Overview

What is Zephr

Zephr is a service that lets two independent processes hand off a credential exactly once. The sender encrypts locally, the recipient decrypts locally, and the server never sees plaintext.

Zephr is built for the moment a credential has to move between AI agents, services, or people, without creating shared infrastructure or permanent storage.

Why Zephr

When a credential moves between independent processes today, it leaks into places that persist: prompt contexts, orchestrator logs, environment variables, chat threads. It ends up in more places than it needed to.

Zephr replaces that pattern with a one-time link. The sender encrypts locally, gets a link, and passes it on. The recipient opens it once. The record is gone.

Who It's For

One process calls createSecret, receives a one-time link, and passes that link through any channel (a message queue, task payload, or API response) to a downstream process. The receiving process calls retrieveSecret to consume it. The credential never lives in shared state between the two processes. No broker, no queue, no shared infrastructure. Just a link.

Human workflows follow the same model at human speed. Instead of emailing an API key to a colleague or posting credentials into a chat thread, you send a link, and the record is deleted from the server after the recipient opens it. The recipient sees the credential once, and then it is gone. The security properties are identical whether the consumer is an AI agent or a person. The protocol does not distinguish.

Zephr is built for teams and systems that need credentials to move cleanly and disappear.

Need higher volume, longer expiry, or audit trails? Sign in or see pricing.

How It Works

Encryption and decryption run entirely in the calling process, using the browser's native Web Crypto API in JavaScript environments or Python's cryptography library in Python. The client generates a 256-bit key and a unique initialization vector (IV), encrypts the plaintext using AES-GCM-256, and sends only the ciphertext and IV to the server. The key never reaches the server.

In standard mode, the one-time link encodes the key in the URL fragment. As defined in RFC 3986 ยง3.5, fragment identifiers are not included in HTTP requests to origin servers. The server receives only the request path, never the fragment. This is defined by the URI specification (RFC 3986), not by Zephr.

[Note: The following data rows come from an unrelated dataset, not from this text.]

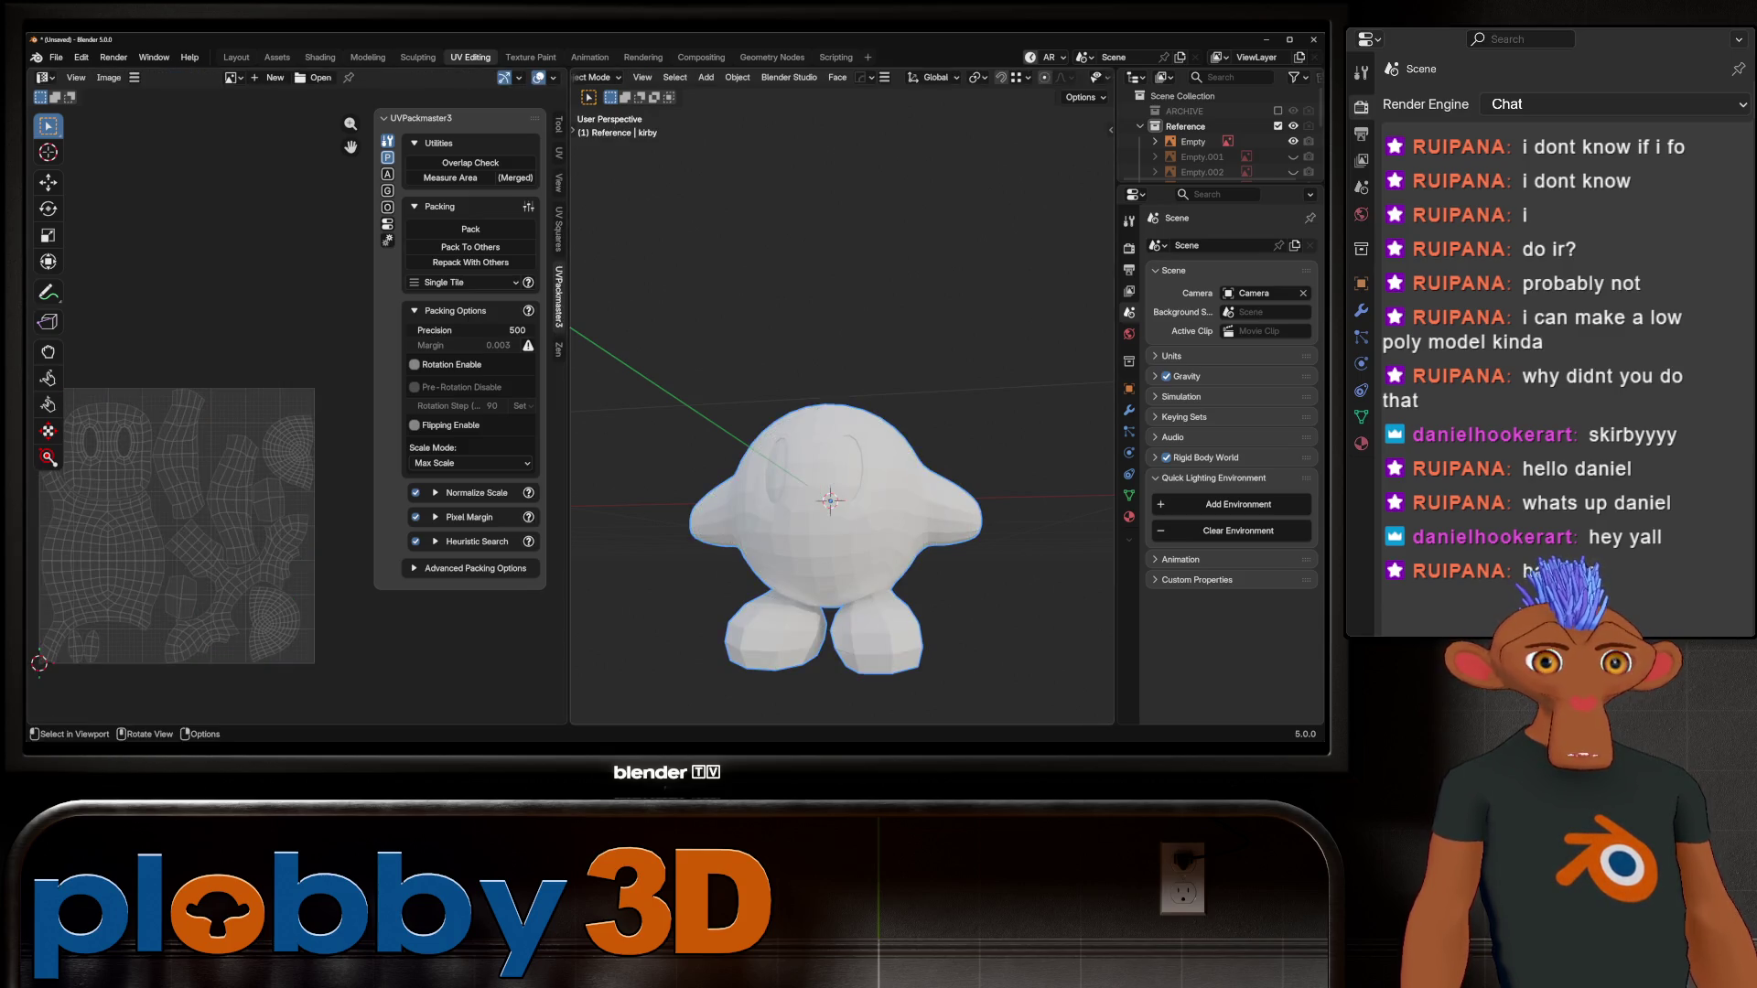
pyautogui.rightClick(732, 542)
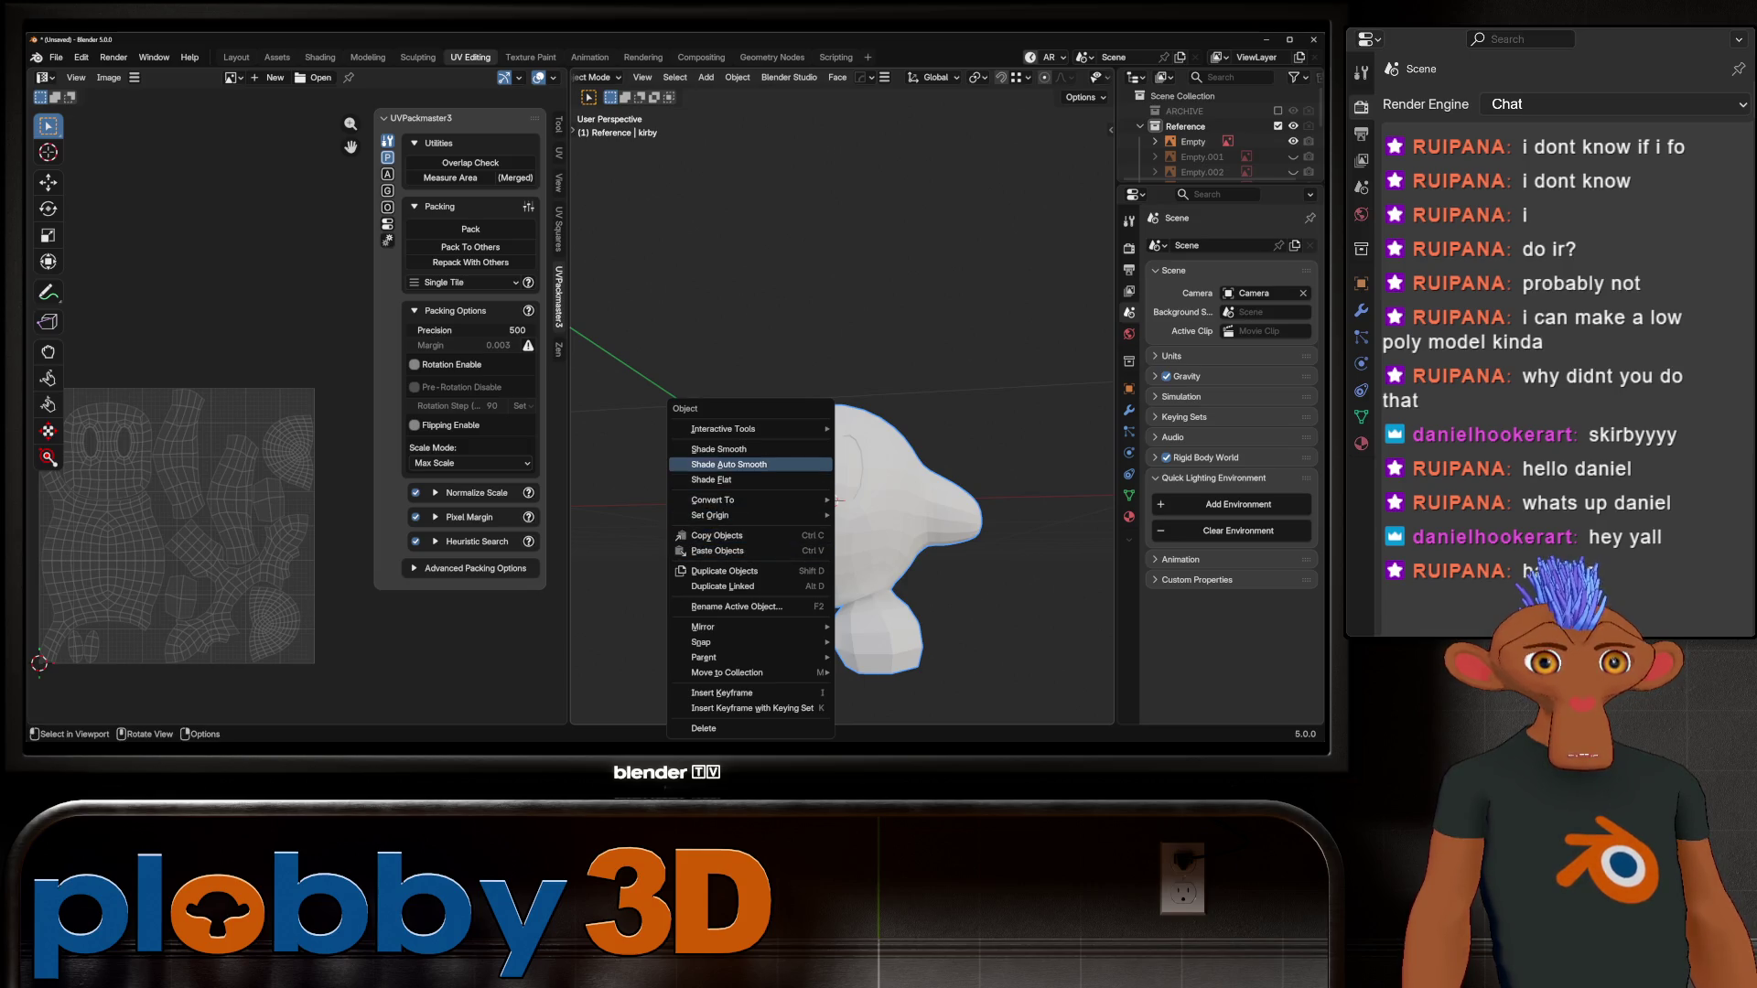
pyautogui.click(723, 448)
pyautogui.moveTo(824, 503)
pyautogui.mouseDown(button='middle')
pyautogui.moveTo(879, 485)
pyautogui.moveTo(892, 375)
pyautogui.moveTo(893, 453)
pyautogui.mouseUp(button='middle')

To use split mode, enable Split URL and Key. The URL and key are delivered through separate channels. The sender transmits each through a channel of their choosing. The recipient enters the key when opening the link. If either channel is compromised, the credential remains protected.

On retrieval, the client recovers the key, fetches the ciphertext, and decrypts it locally. The server deletes the record atomically on the first successful retrieval. A subsequent request for the same identifier returns 410 Gone. A fully compromised Zephr server cannot reconstruct a secret from stored data. For the full threat model, see Security.

Using the Web Interface

Enter your secret into the input field and select an expiry. Click Encrypt & Share. Your browser generates a 256-bit key, encrypts the plaintext using AES-GCM-256 via the Web Crypto API, and sends only the ciphertext to the server. The one-time link encodes the retrieval path and encryption key in the fragment.

Send the link to your recipient. When they open it, their browser fetches the ciphertext, decrypts it on their device, and Zephr deletes the stored record. The link is invalid immediately after retrieval. A second request returns 410 Gone.

CLI & SDKs

The CLI and SDKs implement the same protocol for scripted and automated workflows. The web interface, CLI, and SDK all use the same encryption protocol and wire format. A credential created from the CLI carries the same security properties as one created in the browser.

The CLI installs via npm and reads from stdin, making it composable with standard Unix pipelines. It integrates naturally into shell scripts, CI pipelines, and deployment tooling.

npx zephr
echo "$CREDENTIAL" | npx zephr --expiry 1

The JavaScript SDK ships as an ECMAScript module for Node.js 20 and later, including browser bundles. It exports createSecret and retrieveSecret with a structured error hierarchy and TypeScript declarations. No runtime dependencies beyond the Web Crypto API and the Fetch API.

npm install zephr
import { createSecret, retrieveSecret } from 'zephr';

const { fullLink } = await createSecret('my-credential', { expiry: 1 });
const secret = await retrieveSecret(fullLink);

The Python SDK is installable via pip for Python 3.10 and later. It exports create_secret and retrieve_secret with the same structured error hierarchy. No runtime dependencies beyond Python's cryptography library.

pip install zephr
from zephr import create_secret, retrieve_secret

result = create_secret("my-credential", expiry_hours=1)
secret = retrieve_secret(result["full_link"])

Full reference documentation, including request and response shapes, error codes, and examples for each surface, is at Documentation.

Requirements

The web interface works in any modern browser with JavaScript enabled: Chrome, Firefox, Safari, Edge, and their derivatives, including mobile browsers on iOS and Android.

The CLI and JavaScript SDK require Node.js 20 or later. The Python SDK requires Python 3.10 or later.

Pricing

Zephr is free to use with no account required. Teams and AI agents with higher volume, longer retention windows, or larger secrets can review plan details and limits at Pricing.